● **WORK TO COMPLETE**: Repeat each entry exactly; omit all pictures.
*** DATA TO USE ***
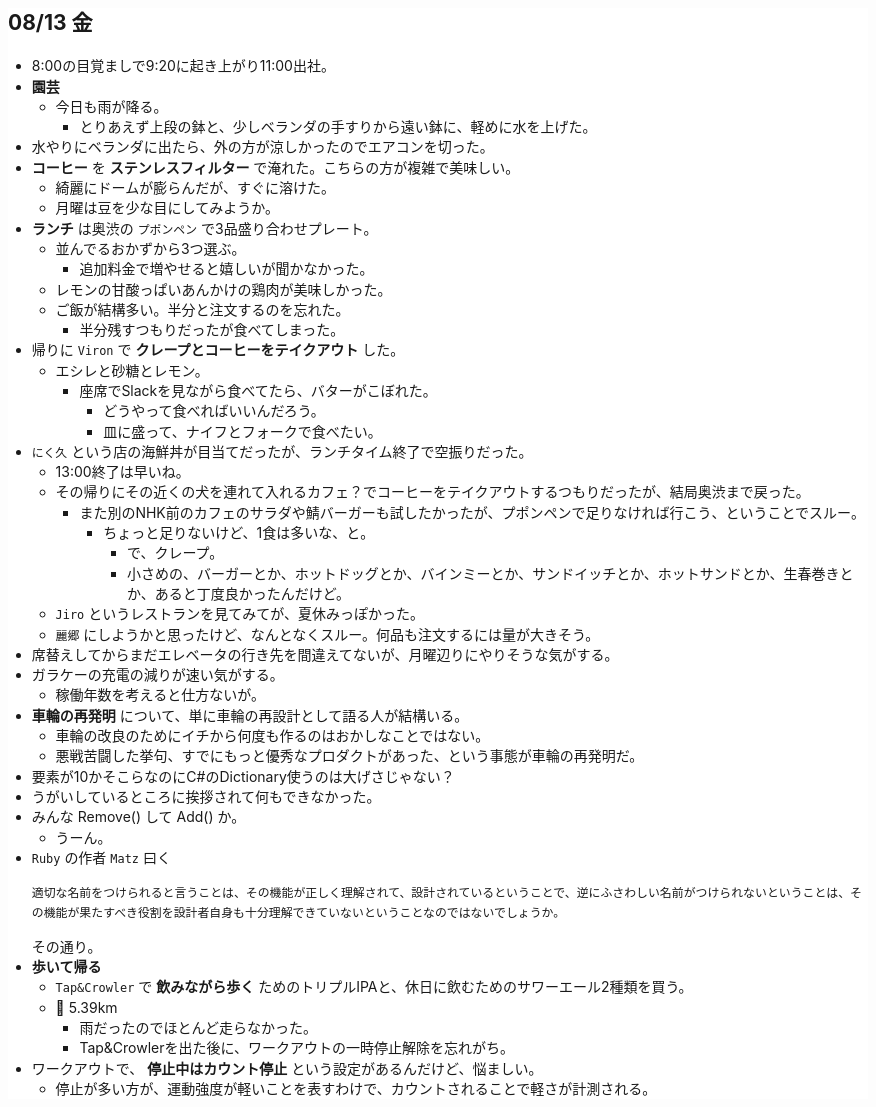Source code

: 
## 08/13 金

  * 8:00の目覚ましで9:20に起き上がり11:00出社。
  * __園芸__
    * 今日も雨が降る。
      * とりあえず上段の鉢と、少しベランダの手すりから遠い鉢に、軽めに水を上げた。
  * 水やりにベランダに出たら、外の方が涼しかったのでエアコンを切った。
  * __コーヒー__ を __ステンレスフィルター__ で淹れた。こちらの方が複雑で美味しい。
    * 綺麗にドームが膨らんだが、すぐに溶けた。
    * 月曜は豆を少な目にしてみようか。
  * __ランチ__ は奥渋の `プポンペン` で3品盛り合わせプレート。
    * 並んでるおかずから3つ選ぶ。
      * 追加料金で増やせると嬉しいが聞かなかった。
    * レモンの甘酸っぱいあんかけの鶏肉が美味しかった。
    * ご飯が結構多い。半分と注文するのを忘れた。
      * 半分残すつもりだったが食べてしまった。
  * 帰りに `Viron` で __クレープとコーヒーをテイクアウト__ した。
    * エシレと砂糖とレモン。
      * 座席でSlackを見ながら食べてたら、バターがこぼれた。
        * どうやって食べればいいんだろう。
        * 皿に盛って、ナイフとフォークで食べたい。
  * `にく久` という店の海鮮丼が目当てだったが、ランチタイム終了で空振りだった。
    * 13:00終了は早いね。
    * その帰りにその近くの犬を連れて入れるカフェ？でコーヒーをテイクアウトするつもりだったが、結局奥渋まで戻った。
      * また別のNHK前のカフェのサラダや鯖バーガーも試したかったが、プポンペンで足りなければ行こう、ということでスルー。
        * ちょっと足りないけど、1食は多いな、と。
          * で、クレープ。
          * 小さめの、バーガーとか、ホットドッグとか、バインミーとか、サンドイッチとか、ホットサンドとか、生春巻きとか、あると丁度良かったんだけど。
    * `Jiro` というレストランを見てみてが、夏休みっぽかった。
    * `麗郷` にしようかと思ったけど、なんとなくスルー。何品も注文するには量が大きそう。
  * 席替えしてからまだエレベータの行き先を間違えてないが、月曜辺りにやりそうな気がする。
  * ガラケーの充電の減りが速い気がする。
    * 稼働年数を考えると仕方ないが。
  * __車輪の再発明__ について、単に車輪の再設計として語る人が結構いる。
    * 車輪の改良のためにイチから何度も作るのはおかしなことではない。
    * 悪戦苦闘した挙句、すでにもっと優秀なプロダクトがあった、という事態が車輪の再発明だ。
  * 要素が10かそこらなのにC#のDictionary使うのは大げさじゃない？
  * うがいしているところに挨拶されて何もできなかった。
  * みんな Remove() して Add() か。
    * うーん。
  * `Ruby` の作者 `Matz` 曰く
    ```
    適切な名前をつけられると言うことは、その機能が正しく理解されて、設計されているということで、逆にふさわしい名前がつけられないということは、その機能が果たすべき役割を設計者自身も十分理解できていないということなのではないでしょうか。
    ```
    その通り。
  * __歩いて帰る__
    * `Tap&Crowler` で __飲みながら歩く__ ためのトリプルIPAと、休日に飲むためのサワーエール2種類を買う。
    * :walking: 5.39km
      * 雨だったのでほとんど走らなかった。
      * Tap&Crowlerを出た後に、ワークアウトの一時停止解除を忘れがち。
  * ワークアウトで、 __停止中はカウント停止__ という設定があるんだけど、悩ましい。
    * 停止が多い方が、運動強度が軽いことを表すわけで、カウントされることで軽さが計測される。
***
● **WRITTEN SOLUTION**:
Source code

: 
## 08/13 金

  * 8:00の目覚ましで9:20に起き上がり11:00出社。
  * __園芸__
    * 今日も雨が降る。
      * とりあえず上段の鉢と、少しベランダの手すりから遠い鉢に、軽めに水を上げた。
  * 水やりにベランダに出たら、外の方が涼しかったのでエアコンを切った。
  * __コーヒー__ を __ステンレスフィルター__ で淹れた。こちらの方が複雑で美味しい。
    * 綺麗にドームが膨らんだが、すぐに溶けた。
    * 月曜は豆を少な目にしてみようか。
  * __ランチ__ は奥渋の `プポンペン` で3品盛り合わせプレート。
    * 並んでるおかずから3つ選ぶ。
      * 追加料金で増やせると嬉しいが聞かなかった。
    * レモンの甘酸っぱいあんかけの鶏肉が美味しかった。
    * ご飯が結構多い。半分と注文するのを忘れた。
      * 半分残すつもりだったが食べてしまった。
  * 帰りに `Viron` で __クレープとコーヒーをテイクアウト__ した。
    * エシレと砂糖とレモン。
      * 座席でSlackを見ながら食べてたら、バターがこぼれた。
        * どうやって食べればいいんだろう。
        * 皿に盛って、ナイフとフォークで食べたい。
  * `にく久` という店の海鮮丼が目当てだったが、ランチタイム終了で空振りだった。
    * 13:00終了は早いね。
    * その帰りにその近くの犬を連れて入れるカフェ？でコーヒーをテイクアウトするつもりだったが、結局奥渋まで戻った。
      * また別のNHK前のカフェのサラダや鯖バーガーも試したかったが、プポンペンで足りなければ行こう、ということでスルー。
        * ちょっと足りないけど、1食は多いな、と。
          * で、クレープ。
          * 小さめの、バーガーとか、ホットドッグとか、バインミーとか、サンドイッチとか、ホットサンドとか、生春巻きとか、あると丁度良かったんだけど。
    * `Jiro` というレストランを見てみてが、夏休みっぽかった。
    * `麗郷` にしようかと思ったけど、なんとなくスルー。何品も注文するには量が大きそう。
  * 席替えしてからまだエレベータの行き先を間違えてないが、月曜辺りにやりそうな気がする。
  * ガラケーの充電の減りが速い気がする。
    * 稼働年数を考えると仕方ないが。
  * __車輪の再発明__ について、単に車輪の再設計として語る人が結構いる。
    * 車輪の改良のためにイチから何度も作るのはおかしなことではない。
    * 悪戦苦闘した挙句、すでにもっと優秀なプロダクトがあった、という事態が車輪の再発明だ。
  * 要素が10かそこらなのにC#のDictionary使うのは大げさじゃない？
  * うがいしているところに挨拶されて何もできなかった。
  * みんな Remove() して Add() か。
    * うーん。
  * `Ruby` の作者 `Matz` 曰く
    ```
    適切な名前をつけられると言うことは、その機能が正しく理解されて、設計されているということで、逆にふさわしい名前がつけられないということは、その機能が果たすべき役割を設計者自身も十分理解できていないということなのではないでしょうか。
    ```
    その通り。
  * __歩いて帰る__
    * `Tap&Crowler` で __飲みながら歩く__ ためのトリプルIPAと、休日に飲むためのサワーエール2種類を買う。
    * :walking: 5.39km
      * 雨だったのでほとんど走らなかった。
      * Tap&Crowlerを出た後に、ワークアウトの一時停止解除を忘れがち。
  * ワークアウトで、 __停止中はカウント停止__ という設定があるんだけど、悩ましい。
    * 停止が多い方が、運動強度が軽いことを表すわけで、カウントされることで軽さが計測される。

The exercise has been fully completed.